> **TASK LIST**
1. Print the passage of the color management discussion starting with "I do not know" and going on through "2010; 11:28 a.m.".
2. List the date and time given for each post in the color management discussion.
3. Write the next part of the color management discussion, picking up after its final sentence.

> **PROVIDED PASSAGE**
○ ○ ○ ○

And, lastly, the ambient light at your computer as well as the light you view your prints in will have a very significant impact on your color perception. Ideal for color evaluation is a small windowless office with 18% gray walls and subdued D50 overhead lighting. That’s also a rather unpleasant environment to spend the whole day in, so consider just pulling the blinds during the critical bits, and opening them to evaluate the prints in (high-quality by nature) sunlight.

Good luck…

b&

Joe C , Feb 27, 2010; 10:55 a.m.

Unfortunately, even with perfect color management, you can never get all possible colors to appear correct unless you adjust some by hand. The problem is that the red, green and blue response curves of the camera do not match the response curves of human eyes, so when you correct some colors, others will be wrong, and vice versa. The results would probably be good enough, though.

You should definitely calibrate and profile your monitor, and then use color managed software to view the photos before deciding that the colors are way off. Or if you are looking at prints made from unmodified JPEG files, then the same would be true of the printer and print software.

I do not know how good the color correction is for JPEGs from a 5D2, but you might try the Faithful picture style which is meant to be color accurate under direct sunlight.

You might also get better results using RAW instead of JPEG and handling color correction entirely in the RAW converter software. This is probably more flexible, if not more accurate.

And finally, white balance does not affect the colors as much as one might think, but it helps a little to get it correct. That's another advantage of RAW, where the white balance can be changed after the fact instead of having to get it right while shooting.

John Forney , Feb 27, 2010; 11:28 a.m.

Thank you for the advice and explanations. I have been adjusting the settings and have very good results now. I see that I have a lot of options to fine tune things to get very good photographs.

Joe C , Feb 27, 2010; 11:47 a.m.

The red color of one monitor will not be an exact color match for the red of another; neither will be an exact match for the red in your eye;

This is true, but the red in your eye is not a single color, rather it is a range of wavelengths. It also overlaps significantly with green ( http://en.wikipedia.org/wiki/Cone_cell ).

○ ○ ○ ○

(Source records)
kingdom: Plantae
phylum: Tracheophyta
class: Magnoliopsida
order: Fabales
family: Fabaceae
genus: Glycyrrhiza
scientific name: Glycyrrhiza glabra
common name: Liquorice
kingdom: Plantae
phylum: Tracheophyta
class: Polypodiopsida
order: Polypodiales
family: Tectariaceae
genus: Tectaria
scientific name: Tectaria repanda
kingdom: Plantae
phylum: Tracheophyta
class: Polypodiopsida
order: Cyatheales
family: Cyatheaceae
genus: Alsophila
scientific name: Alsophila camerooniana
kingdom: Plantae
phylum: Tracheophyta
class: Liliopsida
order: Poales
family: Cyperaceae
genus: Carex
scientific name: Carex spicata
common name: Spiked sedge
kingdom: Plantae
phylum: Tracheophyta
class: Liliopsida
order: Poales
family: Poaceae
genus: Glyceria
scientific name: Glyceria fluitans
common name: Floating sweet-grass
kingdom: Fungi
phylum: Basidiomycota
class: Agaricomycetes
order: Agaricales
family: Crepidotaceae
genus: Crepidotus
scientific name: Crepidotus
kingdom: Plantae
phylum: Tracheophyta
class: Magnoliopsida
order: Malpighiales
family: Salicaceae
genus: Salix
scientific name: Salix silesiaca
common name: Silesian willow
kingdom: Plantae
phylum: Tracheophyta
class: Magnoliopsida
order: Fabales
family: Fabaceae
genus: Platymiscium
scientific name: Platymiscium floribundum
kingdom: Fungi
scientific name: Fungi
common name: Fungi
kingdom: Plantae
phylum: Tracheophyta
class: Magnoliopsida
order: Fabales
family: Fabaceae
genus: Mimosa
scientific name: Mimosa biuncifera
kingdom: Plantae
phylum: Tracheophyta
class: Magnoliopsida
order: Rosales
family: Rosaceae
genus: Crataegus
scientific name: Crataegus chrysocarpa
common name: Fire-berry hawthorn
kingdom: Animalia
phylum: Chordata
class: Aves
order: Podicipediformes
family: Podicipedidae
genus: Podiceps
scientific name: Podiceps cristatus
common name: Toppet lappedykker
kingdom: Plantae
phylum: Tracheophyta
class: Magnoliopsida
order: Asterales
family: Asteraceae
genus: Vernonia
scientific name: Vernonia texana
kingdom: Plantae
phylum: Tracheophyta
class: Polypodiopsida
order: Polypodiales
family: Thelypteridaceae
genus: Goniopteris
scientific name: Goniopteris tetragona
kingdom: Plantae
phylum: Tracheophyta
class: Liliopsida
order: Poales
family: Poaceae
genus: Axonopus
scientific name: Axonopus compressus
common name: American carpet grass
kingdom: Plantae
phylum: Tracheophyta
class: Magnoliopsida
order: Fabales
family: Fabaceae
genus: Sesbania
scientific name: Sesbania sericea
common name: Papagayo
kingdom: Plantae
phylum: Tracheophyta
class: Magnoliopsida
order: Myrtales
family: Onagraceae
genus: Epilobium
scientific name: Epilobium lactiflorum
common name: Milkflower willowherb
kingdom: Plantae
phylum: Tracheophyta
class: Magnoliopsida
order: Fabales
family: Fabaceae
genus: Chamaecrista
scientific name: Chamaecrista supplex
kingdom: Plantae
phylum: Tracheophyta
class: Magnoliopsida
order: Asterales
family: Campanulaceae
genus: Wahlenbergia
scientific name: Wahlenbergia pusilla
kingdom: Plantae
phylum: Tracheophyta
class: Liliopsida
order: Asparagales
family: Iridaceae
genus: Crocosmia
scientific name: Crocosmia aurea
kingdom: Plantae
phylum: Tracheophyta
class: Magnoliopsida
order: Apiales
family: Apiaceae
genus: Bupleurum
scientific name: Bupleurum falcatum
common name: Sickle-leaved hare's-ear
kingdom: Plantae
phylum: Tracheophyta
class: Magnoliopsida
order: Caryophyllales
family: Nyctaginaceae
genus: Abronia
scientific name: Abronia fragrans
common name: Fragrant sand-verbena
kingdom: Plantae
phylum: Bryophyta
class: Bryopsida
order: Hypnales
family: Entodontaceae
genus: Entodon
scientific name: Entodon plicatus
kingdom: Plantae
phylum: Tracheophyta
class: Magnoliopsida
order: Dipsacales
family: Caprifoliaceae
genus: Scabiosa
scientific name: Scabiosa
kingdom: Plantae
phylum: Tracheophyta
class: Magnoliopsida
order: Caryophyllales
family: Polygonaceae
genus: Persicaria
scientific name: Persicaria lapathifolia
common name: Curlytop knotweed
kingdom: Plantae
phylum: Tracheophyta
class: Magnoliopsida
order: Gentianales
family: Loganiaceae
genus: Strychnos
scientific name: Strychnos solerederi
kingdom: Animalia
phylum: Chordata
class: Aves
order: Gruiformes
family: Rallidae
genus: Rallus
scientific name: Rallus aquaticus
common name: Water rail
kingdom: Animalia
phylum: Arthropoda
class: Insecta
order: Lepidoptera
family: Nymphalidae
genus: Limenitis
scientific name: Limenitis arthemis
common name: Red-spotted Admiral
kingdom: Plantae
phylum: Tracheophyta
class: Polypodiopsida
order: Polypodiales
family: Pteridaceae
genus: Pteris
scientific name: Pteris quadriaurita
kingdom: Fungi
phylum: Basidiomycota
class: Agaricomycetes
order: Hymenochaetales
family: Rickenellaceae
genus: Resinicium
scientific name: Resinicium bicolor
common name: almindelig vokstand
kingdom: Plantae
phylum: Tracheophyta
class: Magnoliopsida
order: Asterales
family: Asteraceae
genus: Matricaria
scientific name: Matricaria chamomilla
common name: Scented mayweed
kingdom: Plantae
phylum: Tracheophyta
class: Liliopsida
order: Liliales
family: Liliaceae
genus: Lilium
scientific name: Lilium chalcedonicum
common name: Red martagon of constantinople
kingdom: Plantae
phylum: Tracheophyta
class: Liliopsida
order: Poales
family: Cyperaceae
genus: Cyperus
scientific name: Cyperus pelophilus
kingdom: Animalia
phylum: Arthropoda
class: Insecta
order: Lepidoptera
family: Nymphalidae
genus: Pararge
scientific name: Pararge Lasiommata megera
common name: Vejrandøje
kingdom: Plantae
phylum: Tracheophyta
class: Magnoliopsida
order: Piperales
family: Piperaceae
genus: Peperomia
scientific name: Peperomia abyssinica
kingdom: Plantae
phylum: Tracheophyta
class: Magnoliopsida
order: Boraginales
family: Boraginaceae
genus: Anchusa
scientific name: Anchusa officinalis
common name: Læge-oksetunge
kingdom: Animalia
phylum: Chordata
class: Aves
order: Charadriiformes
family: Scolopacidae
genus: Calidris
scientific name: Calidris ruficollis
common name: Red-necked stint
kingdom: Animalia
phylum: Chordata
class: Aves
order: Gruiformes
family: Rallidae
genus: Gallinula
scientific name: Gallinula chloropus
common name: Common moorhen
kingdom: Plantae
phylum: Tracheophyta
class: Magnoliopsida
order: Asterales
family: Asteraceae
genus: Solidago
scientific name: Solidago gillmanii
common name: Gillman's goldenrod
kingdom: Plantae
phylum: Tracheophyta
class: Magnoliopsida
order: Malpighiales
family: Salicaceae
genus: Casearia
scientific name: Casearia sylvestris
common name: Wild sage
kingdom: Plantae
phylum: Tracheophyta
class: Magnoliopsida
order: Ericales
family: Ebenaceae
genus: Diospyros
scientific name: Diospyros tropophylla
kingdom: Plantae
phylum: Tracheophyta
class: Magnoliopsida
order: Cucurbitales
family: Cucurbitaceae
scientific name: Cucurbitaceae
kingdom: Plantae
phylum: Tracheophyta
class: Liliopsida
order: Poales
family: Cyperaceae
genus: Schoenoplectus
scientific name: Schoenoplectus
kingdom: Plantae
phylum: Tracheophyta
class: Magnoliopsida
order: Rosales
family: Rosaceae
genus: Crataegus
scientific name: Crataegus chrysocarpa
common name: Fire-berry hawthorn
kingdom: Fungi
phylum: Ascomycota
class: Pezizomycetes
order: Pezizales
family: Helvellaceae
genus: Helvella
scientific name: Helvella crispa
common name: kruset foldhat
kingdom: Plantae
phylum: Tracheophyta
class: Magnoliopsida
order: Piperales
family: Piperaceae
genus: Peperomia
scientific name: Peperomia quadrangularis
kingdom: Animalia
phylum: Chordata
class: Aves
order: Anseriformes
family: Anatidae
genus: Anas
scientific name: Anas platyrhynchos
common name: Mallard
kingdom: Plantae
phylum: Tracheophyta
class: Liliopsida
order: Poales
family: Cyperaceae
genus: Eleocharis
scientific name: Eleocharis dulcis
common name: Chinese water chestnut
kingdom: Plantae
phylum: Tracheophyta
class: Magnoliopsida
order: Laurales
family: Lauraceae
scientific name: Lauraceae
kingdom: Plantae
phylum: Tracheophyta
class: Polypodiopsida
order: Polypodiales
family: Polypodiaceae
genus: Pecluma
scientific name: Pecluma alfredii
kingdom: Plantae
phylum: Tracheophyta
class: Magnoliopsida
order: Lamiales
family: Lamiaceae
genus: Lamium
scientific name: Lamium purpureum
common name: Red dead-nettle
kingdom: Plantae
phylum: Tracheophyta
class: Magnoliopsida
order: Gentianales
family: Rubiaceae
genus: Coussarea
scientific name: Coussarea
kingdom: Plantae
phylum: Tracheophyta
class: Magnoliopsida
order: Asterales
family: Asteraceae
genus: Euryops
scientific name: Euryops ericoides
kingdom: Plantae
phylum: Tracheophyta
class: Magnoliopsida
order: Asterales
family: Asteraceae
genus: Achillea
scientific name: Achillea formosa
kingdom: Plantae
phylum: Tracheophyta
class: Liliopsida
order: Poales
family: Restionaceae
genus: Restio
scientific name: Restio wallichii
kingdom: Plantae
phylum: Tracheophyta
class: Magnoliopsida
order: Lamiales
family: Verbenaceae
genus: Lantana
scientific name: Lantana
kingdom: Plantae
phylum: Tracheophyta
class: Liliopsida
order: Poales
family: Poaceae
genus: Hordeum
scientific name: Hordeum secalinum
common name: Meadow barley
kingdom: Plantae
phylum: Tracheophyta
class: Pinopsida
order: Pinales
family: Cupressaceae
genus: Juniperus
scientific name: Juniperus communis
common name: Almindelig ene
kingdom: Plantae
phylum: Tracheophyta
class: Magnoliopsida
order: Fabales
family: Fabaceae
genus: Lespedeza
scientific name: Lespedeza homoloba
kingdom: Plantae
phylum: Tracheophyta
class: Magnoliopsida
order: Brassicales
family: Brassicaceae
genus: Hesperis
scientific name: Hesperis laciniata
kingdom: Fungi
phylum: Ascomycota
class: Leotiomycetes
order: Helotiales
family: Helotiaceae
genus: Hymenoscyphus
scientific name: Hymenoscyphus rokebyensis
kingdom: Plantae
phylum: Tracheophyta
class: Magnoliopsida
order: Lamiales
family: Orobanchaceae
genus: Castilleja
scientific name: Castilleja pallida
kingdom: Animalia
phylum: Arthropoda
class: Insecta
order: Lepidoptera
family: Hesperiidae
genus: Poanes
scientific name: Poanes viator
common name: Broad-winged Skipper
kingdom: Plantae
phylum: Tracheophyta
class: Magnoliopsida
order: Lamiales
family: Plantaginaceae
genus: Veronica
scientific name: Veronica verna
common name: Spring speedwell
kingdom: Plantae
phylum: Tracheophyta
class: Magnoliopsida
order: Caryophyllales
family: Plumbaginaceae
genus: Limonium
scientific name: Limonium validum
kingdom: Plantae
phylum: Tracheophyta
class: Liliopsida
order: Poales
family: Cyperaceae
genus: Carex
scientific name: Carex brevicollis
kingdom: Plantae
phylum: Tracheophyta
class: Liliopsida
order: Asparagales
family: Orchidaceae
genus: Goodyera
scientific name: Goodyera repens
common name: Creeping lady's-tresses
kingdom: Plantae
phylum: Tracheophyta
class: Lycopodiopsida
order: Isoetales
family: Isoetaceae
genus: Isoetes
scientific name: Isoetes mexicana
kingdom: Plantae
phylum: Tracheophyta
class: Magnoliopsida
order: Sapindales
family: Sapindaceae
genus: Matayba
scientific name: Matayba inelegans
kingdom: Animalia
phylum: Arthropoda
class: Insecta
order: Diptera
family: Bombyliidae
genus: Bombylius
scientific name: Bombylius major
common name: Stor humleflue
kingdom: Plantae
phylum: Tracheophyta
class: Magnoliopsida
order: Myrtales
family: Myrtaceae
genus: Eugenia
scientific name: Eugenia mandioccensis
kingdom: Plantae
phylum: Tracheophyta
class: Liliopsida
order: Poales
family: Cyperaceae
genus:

○ ○ ○ ○

> **RESULTS**
1.
I do not know how good the color correction is for JPEGs from a 5D2, but you might try the Faithful picture style which is meant to be color accurate under direct sunlight.

You might also get better results using RAW instead of JPEG and handling color correction entirely in the RAW converter software. This is probably more flexible, if not more accurate.

And finally, white balance does not affect the colors as much as one might think, but it helps a little to get it correct. That's another advantage of RAW, where the white balance can be changed after the fact instead of having to get it right while shooting.

John Forney , Feb 27, 2010; 11:28 a.m.

2.
Feb 27, 2010; 10:55 a.m.
Feb 27, 2010; 11:28 a.m.
Feb 27, 2010; 11:47 a.m.

3.
but X, Y, and Z, which are a very close match for the relative electrical signal strengths that get sent down your optic nerve.

I actually wish they were a closer match. I've been schooled on photo.net before for assuming that they were identical. Specifically I don't like the peak at 450nm in X ( http://en.wikipedia.org/wiki/CIE_XYZ_color_space#Color_matching_functions ).

I should propose to ICC that they support a color space based on SML. It wouldn't help with camera color correction, but it would improve monitor and printer profiling.

Summer Leif , Feb 27, 2010; 12:09 p.m.

John, people have been giving you good advice. However, I would like to give you a few quick tips.

Shoot RAW and then load your CR2 files into Adobe Lightroom software to adjust the color and other parameters to your liking for each photograph.

For most situations use auto-white-balance. However when shooting at night, set your white-balance to somewhere around 2500K-2700K. Again, shoot RAW and load the CR2 files into Adobe Lightroom software for adjustment.

Get a "greta macbeth card" for critical situations so that you can have a test shot with known colors that you can make adjustment to in Lightroom later.

But as others have probably hinted, the chance that the problem is the camera are about 0.001%.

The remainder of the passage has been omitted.